Haun Ventures closed $1 billion across two new funds on Monday, splitting the capital evenly between early-stage and later-stage vehicles. The firm’s expanded mandate now explicitly targets AI agents as the next demand driver for programmable financial infrastructure.

The Thesis

Katie Haun told Bloomberg the firm isn’t pivoting to AI broadly. “We want to do AI that is in our lane,” she said. The lane: financial infrastructure where autonomous agents need native rails for payments, identity verification, credit, and fraud prevention that work at machine speed rather than human speed.

The argument is specific. An AI agent executing vendor payments, rebalancing portfolios, or settling micro-transactions can’t authenticate through bank login portals or wait for business-day ACH settlement. It needs programmable payment rails, stablecoin settlement, and smart-contract-based permissioning. Haun’s existing portfolio already sits at that layer.

Track Record as Validation

The fund raise carries weight because of what came before it. Haun backed Bridge, which Stripe acquired for $1.1 billion. She backed BVNK, which Mastercard acquired for up to $1.8 billion earlier this year. The portfolio also includes Fireblocks, Chainalysis, Superstate (which raised $82.5 million in January from Bain Capital Crypto and Brevan Howard Digital), and Palmer Luckey’s Erebor Bank, according to TechCrunch.

These exits validated stablecoin infrastructure bets made years before payment networks and card companies started acquiring the category.

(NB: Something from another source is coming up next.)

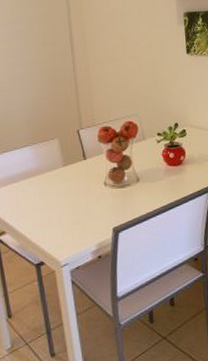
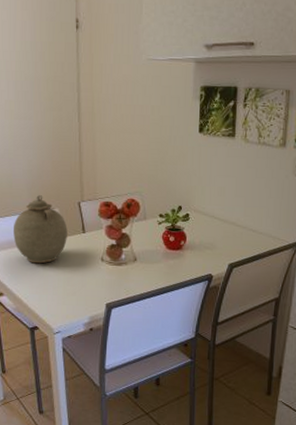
teapot: none [13,127,69,197] -> present [13,195,68,264]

The firm’s AUM grew more than 30% year over year in Q1 2026 to nearly $2.5 billion, according to Startup Fortune, while peer crypto-focused funds saw portfolio values decline.

Three Priority Areas

The firm outlined three investment categories for the new capital, per Decrypt: next-generation financial infrastructure, tokenized assets and new markets (currencies, securities, commodities), and the “agentic economy” where AI systems transact on behalf of humans. Capital will deploy globally over two to three years.

The Structural Question

The new funds are smaller than Haun’s first raise ($1.5 billion split $500M/$1B), which the firm has described as deliberate calibration to current market conditions rather than peak-cycle sizing. Crypto VC deal volume hit a two-year low in April, making a clean $1 billion close notable on its own.

The open question for founders: does a given AI agent product genuinely need decentralized financial rails, or does the thesis pressure builders to bolt crypto onto agent products that would work fine with a conventional payment processor? The cases where autonomous agents require programmable settlement, spending controls without human approval, and audit trails for machine-initiated transactions are real. They are also a subset of the broader agent market, not the whole thing. Founders pitching Haun Ventures should expect that question.